[[ COLLECTED MATERIAL open ]]

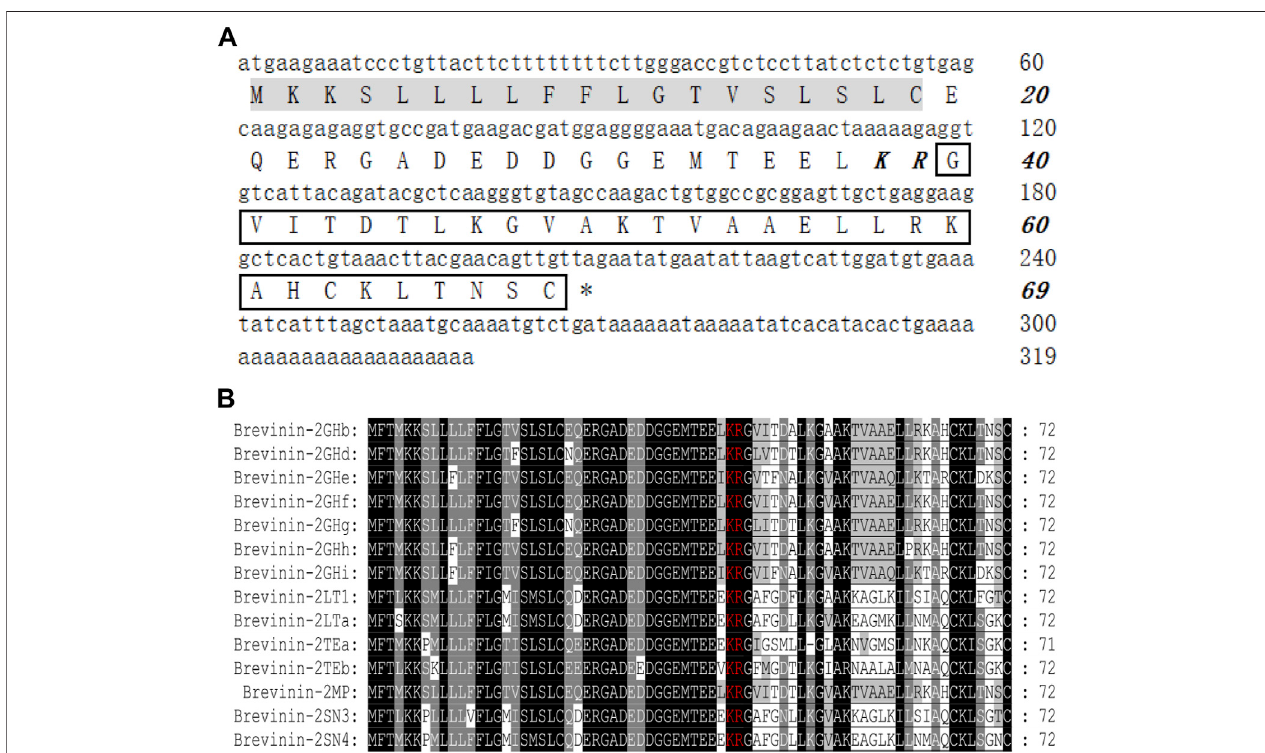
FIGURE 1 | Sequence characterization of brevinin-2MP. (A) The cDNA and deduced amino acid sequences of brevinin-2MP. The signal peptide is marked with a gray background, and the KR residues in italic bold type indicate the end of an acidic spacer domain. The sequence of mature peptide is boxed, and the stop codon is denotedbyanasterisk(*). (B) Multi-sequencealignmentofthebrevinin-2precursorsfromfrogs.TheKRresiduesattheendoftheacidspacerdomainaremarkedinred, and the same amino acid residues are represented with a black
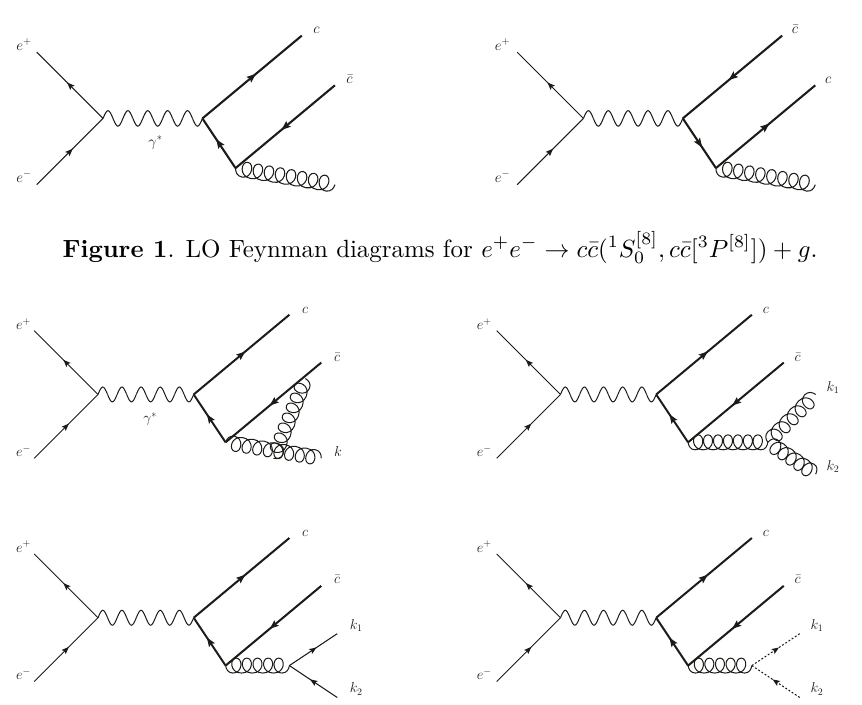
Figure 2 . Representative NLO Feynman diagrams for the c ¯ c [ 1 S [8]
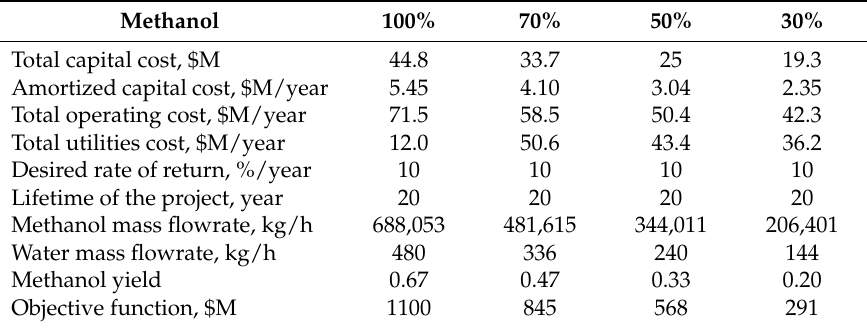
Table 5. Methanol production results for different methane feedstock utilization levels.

[[ COLLECTED MATERIAL closed ]]

Your copy should hold all the data word for word. It should hold no pictures.

• _SOLUTION BELOW_:
FIGURE 1 | Sequence characterization of brevinin-2MP. (A) The cDNA and deduced amino acid sequences of brevinin-2MP. The signal peptide is marked with a gray background, and the KR residues in italic bold type indicate the end of an acidic spacer domain. The sequence of mature peptide is boxed, and the stop codon is denotedbyanasterisk(*). (B) Multi-sequencealignmentofthebrevinin-2precursorsfromfrogs.TheKRresiduesattheendoftheacidspacerdomainaremarkedinred, and the same amino acid residues are represented with a black
Figure 2 . Representative NLO Feynman diagrams for the c ¯ c [ 1 S [8]
Table 5. Methanol production results for different methane feedstock utilization levels.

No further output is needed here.